The train was nearly three hours late. (More like Slowest Starlight, am I right?)
On Thursday, I convened a Berkeley Slate Star Codex meetup in exile with Sophia and another local.
I don't think I was very well-prepared to take advantage of the conference itself this time around. I attended the Friday "advanced" training session, but the content was mostly the same as last year (I probably should have chosen the Tock session instead), and I don't actually own a laptop (I used "my" employer-owned laptop last year), and trying to make do with my accessorized phone and the playground was not an optimized experience.

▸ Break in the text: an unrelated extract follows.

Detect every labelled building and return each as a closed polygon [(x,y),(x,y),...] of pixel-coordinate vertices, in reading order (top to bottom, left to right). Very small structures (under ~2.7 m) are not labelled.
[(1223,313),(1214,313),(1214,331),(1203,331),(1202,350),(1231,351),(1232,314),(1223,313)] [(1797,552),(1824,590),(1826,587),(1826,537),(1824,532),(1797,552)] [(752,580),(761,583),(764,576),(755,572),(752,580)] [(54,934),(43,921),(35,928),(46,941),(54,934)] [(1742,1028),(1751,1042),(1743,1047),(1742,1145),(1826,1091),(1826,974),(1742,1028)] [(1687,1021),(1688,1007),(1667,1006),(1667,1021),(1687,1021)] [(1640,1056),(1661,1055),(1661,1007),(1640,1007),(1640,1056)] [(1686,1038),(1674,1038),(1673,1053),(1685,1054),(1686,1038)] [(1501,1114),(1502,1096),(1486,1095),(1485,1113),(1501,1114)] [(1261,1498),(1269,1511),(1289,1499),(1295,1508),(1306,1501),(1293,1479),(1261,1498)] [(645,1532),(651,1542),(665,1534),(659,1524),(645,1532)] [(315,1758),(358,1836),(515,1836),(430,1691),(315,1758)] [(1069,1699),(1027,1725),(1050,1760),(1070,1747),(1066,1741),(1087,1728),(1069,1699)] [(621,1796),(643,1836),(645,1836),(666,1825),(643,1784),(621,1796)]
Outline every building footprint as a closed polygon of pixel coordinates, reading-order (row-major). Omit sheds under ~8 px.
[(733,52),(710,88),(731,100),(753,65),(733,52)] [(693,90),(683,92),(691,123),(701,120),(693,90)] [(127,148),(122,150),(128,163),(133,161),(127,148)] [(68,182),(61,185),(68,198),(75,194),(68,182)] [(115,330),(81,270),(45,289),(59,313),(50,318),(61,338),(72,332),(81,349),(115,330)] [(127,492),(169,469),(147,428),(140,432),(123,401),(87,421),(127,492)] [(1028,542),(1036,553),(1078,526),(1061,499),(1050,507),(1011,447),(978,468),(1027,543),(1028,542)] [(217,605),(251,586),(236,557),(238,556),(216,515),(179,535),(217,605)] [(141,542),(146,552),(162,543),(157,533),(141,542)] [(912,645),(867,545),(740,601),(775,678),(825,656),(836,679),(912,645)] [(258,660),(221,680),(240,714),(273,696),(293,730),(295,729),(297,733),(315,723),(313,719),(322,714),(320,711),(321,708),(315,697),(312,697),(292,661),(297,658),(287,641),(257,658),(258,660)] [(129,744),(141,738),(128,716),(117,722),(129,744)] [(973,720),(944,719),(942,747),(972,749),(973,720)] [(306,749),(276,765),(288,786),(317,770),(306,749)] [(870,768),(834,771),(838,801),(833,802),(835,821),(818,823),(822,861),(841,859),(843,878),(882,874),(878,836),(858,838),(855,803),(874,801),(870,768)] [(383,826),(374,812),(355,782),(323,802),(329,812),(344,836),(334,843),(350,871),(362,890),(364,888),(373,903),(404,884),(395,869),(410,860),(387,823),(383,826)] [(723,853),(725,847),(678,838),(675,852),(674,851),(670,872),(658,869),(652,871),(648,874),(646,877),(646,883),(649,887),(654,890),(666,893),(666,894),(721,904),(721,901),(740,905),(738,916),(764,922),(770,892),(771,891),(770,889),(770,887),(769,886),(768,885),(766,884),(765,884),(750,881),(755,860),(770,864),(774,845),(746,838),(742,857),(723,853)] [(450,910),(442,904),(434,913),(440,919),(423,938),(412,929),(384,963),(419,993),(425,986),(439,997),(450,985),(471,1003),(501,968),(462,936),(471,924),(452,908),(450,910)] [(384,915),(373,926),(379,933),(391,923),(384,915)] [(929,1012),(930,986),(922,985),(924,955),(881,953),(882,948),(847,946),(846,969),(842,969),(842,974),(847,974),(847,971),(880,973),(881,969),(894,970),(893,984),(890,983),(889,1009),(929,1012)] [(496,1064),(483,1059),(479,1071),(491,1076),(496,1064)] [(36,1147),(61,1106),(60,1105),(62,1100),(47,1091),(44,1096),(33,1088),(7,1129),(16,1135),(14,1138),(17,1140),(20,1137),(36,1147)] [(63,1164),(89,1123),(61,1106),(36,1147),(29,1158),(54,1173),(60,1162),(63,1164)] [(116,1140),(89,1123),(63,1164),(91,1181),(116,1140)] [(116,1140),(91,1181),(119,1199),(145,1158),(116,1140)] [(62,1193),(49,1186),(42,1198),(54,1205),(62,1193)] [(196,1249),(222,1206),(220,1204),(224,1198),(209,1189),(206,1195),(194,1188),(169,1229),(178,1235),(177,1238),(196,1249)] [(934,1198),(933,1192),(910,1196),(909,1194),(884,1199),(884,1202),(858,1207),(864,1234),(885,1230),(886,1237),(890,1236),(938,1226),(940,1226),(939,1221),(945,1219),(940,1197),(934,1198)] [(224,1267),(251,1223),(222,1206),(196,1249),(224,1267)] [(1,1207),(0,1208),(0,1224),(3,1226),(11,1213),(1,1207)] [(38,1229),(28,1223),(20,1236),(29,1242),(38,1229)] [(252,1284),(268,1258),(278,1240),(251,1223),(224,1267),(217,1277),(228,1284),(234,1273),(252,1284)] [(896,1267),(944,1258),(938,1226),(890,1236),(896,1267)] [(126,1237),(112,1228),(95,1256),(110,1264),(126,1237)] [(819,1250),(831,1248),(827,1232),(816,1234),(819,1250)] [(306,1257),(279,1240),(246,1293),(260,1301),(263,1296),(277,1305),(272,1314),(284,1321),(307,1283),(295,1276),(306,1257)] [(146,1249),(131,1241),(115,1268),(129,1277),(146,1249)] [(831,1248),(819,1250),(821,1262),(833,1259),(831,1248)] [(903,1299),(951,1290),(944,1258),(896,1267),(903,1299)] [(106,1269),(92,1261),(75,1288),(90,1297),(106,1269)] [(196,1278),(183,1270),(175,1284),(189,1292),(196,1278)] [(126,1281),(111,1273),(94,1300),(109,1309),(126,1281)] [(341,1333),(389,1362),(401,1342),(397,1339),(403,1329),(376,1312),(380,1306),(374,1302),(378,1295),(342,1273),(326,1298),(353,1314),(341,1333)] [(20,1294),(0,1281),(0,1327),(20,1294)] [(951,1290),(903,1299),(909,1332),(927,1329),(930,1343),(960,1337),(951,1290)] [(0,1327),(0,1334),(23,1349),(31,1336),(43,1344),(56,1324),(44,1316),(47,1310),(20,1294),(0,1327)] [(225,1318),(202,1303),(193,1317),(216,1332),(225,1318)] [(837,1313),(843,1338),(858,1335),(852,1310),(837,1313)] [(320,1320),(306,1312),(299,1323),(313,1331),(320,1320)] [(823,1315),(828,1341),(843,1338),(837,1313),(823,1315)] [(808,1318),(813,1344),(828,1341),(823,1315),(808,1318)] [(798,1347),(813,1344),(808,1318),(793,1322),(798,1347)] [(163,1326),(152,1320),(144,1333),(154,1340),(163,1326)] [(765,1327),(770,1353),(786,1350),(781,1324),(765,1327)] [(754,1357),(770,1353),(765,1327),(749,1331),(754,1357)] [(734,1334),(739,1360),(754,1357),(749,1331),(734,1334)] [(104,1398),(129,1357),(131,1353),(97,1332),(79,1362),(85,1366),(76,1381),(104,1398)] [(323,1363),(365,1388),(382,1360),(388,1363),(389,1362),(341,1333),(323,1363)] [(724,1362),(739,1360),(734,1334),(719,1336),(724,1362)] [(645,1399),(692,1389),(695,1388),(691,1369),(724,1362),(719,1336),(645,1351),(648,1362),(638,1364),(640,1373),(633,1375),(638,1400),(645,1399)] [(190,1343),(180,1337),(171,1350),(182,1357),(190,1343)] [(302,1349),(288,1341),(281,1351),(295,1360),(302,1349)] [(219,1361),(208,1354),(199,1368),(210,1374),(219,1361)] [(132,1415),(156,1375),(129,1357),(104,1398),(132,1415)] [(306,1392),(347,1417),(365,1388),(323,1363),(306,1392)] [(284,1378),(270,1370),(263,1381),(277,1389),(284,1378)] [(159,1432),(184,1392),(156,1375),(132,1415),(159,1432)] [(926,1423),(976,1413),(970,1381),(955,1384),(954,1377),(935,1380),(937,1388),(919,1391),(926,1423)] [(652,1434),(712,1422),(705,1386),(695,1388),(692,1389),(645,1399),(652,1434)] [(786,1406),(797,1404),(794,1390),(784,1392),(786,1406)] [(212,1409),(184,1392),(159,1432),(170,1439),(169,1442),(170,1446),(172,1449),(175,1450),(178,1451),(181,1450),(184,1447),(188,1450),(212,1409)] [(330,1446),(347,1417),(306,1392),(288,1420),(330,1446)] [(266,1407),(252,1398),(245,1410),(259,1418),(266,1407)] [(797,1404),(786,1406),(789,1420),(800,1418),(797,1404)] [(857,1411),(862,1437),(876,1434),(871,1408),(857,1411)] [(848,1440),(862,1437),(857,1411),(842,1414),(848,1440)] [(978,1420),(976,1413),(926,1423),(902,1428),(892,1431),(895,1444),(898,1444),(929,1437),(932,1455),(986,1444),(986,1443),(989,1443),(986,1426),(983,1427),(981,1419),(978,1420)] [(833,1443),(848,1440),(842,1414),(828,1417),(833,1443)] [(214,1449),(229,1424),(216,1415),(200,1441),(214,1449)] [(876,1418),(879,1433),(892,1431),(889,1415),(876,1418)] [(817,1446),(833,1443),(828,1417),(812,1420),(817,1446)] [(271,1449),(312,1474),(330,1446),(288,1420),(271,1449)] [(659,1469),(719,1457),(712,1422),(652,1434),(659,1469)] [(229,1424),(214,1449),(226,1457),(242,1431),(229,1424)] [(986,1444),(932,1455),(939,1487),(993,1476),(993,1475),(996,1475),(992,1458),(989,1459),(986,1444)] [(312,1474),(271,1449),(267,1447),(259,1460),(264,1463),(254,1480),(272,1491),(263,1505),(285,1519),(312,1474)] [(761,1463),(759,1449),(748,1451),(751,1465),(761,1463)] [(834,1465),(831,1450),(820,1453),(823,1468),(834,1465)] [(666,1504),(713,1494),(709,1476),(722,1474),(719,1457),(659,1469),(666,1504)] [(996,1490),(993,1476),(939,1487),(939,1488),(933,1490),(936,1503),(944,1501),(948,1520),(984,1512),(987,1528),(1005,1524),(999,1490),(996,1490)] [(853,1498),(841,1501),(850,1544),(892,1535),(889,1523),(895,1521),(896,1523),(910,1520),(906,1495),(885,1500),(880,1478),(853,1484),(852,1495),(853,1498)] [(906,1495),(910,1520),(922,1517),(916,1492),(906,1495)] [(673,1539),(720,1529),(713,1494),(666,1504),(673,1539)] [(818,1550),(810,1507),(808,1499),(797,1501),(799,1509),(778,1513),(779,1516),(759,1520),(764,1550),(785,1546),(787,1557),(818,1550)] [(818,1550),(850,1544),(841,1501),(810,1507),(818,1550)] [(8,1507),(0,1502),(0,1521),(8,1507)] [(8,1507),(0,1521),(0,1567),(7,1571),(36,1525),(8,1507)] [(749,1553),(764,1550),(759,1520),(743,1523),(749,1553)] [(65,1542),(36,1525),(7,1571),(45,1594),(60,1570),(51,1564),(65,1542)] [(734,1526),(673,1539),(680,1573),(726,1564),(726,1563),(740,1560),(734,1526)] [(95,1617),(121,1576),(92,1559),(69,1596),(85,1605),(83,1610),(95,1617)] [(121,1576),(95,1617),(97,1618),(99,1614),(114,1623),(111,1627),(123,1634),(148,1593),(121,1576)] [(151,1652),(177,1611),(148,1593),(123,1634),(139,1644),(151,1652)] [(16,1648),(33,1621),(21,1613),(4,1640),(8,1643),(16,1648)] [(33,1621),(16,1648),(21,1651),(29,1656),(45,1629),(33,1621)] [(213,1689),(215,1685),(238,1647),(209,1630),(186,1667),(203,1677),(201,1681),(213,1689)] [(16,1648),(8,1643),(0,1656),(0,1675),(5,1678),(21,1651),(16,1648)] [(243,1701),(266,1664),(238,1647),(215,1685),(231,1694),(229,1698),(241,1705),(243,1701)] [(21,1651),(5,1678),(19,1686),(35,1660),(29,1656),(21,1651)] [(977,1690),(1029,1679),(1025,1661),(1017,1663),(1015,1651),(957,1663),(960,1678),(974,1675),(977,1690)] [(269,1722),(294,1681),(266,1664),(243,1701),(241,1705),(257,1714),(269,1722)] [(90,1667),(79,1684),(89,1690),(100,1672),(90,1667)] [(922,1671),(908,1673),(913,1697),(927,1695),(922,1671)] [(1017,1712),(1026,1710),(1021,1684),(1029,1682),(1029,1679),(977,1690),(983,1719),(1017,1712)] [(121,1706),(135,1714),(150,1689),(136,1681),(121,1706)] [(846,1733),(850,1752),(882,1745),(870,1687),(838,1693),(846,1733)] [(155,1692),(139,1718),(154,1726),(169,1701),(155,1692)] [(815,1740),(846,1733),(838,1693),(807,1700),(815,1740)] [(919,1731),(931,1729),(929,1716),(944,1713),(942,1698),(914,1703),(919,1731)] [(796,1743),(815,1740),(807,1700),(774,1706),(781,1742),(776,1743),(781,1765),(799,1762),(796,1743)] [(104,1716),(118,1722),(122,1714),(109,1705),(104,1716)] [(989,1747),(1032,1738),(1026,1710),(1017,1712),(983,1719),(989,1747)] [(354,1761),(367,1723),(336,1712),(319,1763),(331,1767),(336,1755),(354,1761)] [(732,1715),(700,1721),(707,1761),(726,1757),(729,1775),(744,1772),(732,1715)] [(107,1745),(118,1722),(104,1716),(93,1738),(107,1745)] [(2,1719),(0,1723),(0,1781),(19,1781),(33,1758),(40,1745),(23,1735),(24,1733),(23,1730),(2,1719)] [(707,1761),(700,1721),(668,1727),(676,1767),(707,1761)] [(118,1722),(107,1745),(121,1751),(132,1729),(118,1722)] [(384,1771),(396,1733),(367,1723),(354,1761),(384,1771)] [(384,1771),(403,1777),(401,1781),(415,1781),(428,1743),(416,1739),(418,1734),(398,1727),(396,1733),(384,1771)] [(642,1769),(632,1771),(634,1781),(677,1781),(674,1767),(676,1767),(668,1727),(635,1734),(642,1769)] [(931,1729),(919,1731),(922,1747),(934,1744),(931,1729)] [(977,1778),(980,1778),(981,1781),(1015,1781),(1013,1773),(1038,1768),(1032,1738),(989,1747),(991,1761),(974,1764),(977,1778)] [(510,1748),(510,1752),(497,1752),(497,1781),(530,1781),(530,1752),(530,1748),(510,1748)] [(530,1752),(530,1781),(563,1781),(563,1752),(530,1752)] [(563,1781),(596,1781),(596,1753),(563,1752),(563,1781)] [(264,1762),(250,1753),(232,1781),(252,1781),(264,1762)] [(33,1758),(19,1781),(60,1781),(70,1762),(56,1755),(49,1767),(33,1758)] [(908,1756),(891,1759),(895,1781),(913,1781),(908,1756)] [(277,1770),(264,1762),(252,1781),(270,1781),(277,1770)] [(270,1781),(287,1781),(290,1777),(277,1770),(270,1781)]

Then the day of the conference itself, I overslept (and left my badge at Sophia's house), and had a high-neuroticism day induced by social-media drama that I had inflicted on myself the previous night, which distracted me from the content of the talks and the challenge of actually connecting with people on the hallway track (the most valuable part of any conference).
But, you know, there will be other conferences. Rust isn't going anywhere. And neither am I.
Except, you know, to Portland or wherever for the occasional conference.